Let $G$ be an abelian group, and let $f\colon G\to G\colon g\mapsto g^2$. Assume $G$ has no elements of order 4. Show that $f_{|\,f[G]}$ is an isomorphism.
We're looking at $$f_{|\,f[G]}\colon f[G]\to G\colon g\mapsto g^2. $$ So let $a\in f[G]$. We can write $a=x^2$ for some $x\in G$. We want to show that $a\neq e$, which is equivalent to showing that $x\neq e$.
I see what goes wrong if $G$ has an element of order 4, let's call it (again) $x$. Then we have $x^2\neq e$, but $(x^2)^2=e$, so the kernel isn't just $\{e\}$.
I have also checked that we don't have to worry about elements with odd order or with order 2.
So what's left checking is elements of even order. Assume $\operatorname{ord}(x)=2m$, where $m\neq 2$ is even. Then $x^{m}\neq e$, and since $m$ is even, we may as well write $x^{m}=x^{2k}$. Now $x^{k}\in G$, and $y=(x^{k+1})^2\in f[G]$. While we do have that $y^2=e$, we've also found an element, $x^{k}$, of order 4. Now assume $m\neq 1$ is odd. Then we can write $m=2k+1$. However, I can't follow the same logic as above, because I would have to deal with $k+1/2$.

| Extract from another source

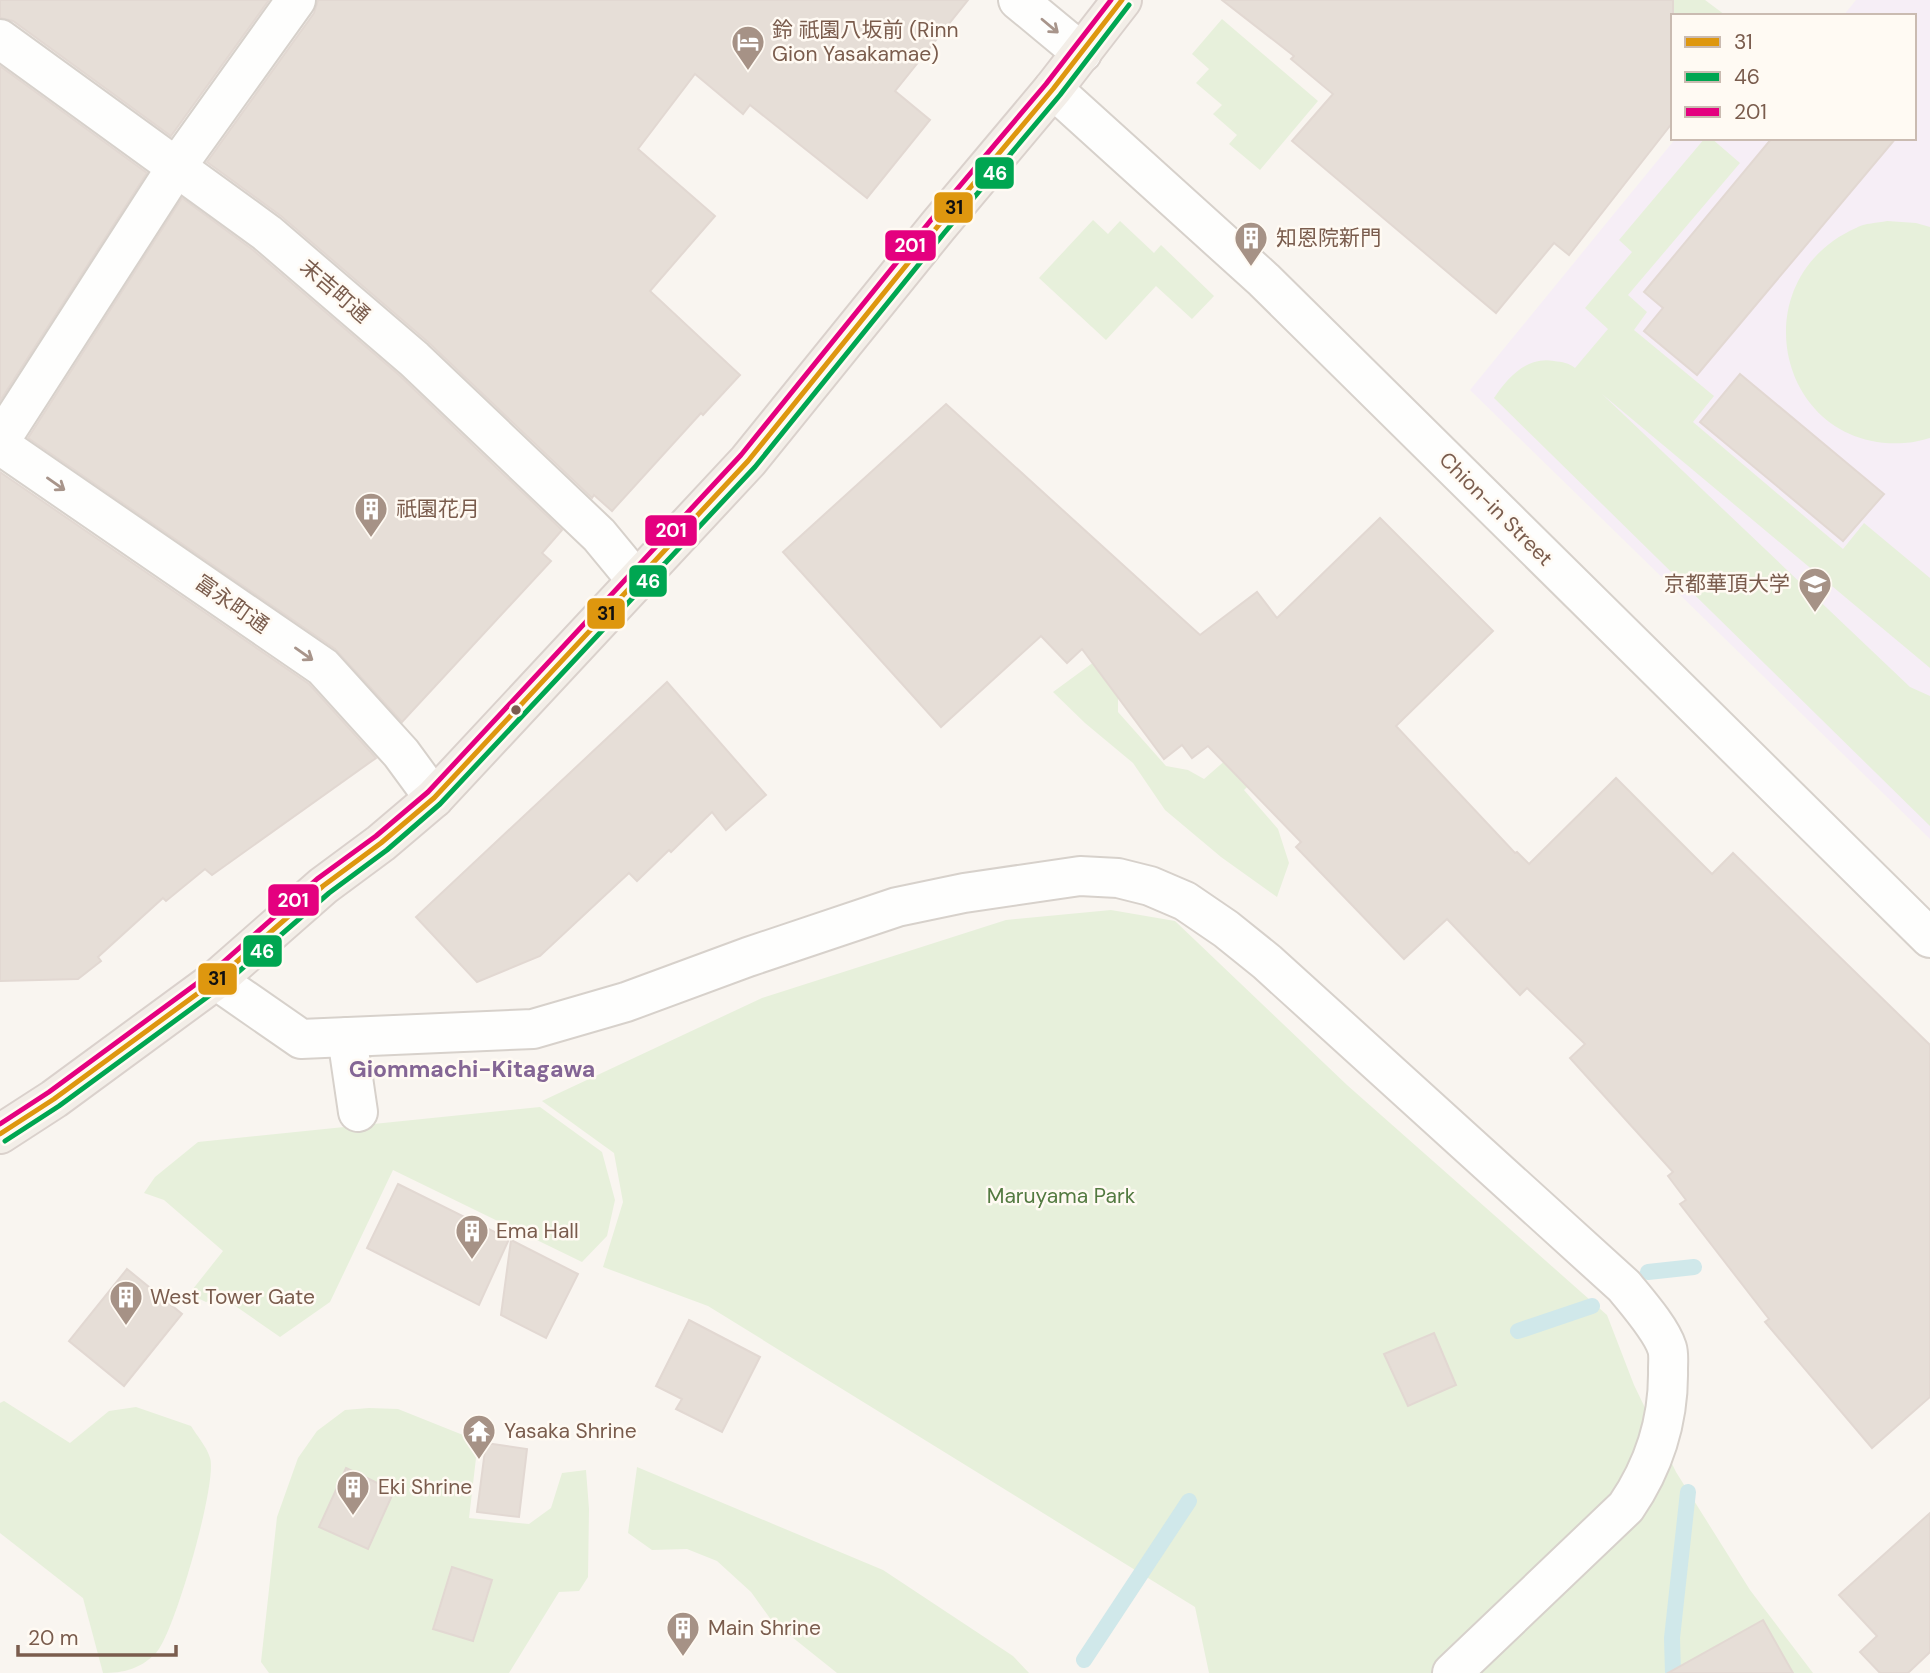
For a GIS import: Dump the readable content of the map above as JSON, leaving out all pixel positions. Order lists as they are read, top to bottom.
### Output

Any ideas on how to proceed?
We are looking at: $$f \upharpoonright_{f[G]} : f[G] \to \color{red}{f[G]}$$
We are trying to prove that this is an isomorphism.
Note that this fails for infinite groups, the simplest example being $G=\Bbb Z$.
So $G$ is finite. Then, so is $f[G]$. So, it remains to show that $f \upharpoonright_{f[G]}$ is injective.
It suffices to show that $\ker f \upharpoonright_{f[G]} = \{e\}$.
Let $g \in \ker f \upharpoonright_{f[G]}$, i.e. $g^2 = e$. Since $g \in f[G]$, write $g = h^2$, so $h^4 = e$. Since the order of $h$ is not $4$, it is at most $2$, i.e. $h^2 = e$, i.e. $g = e$. $\square$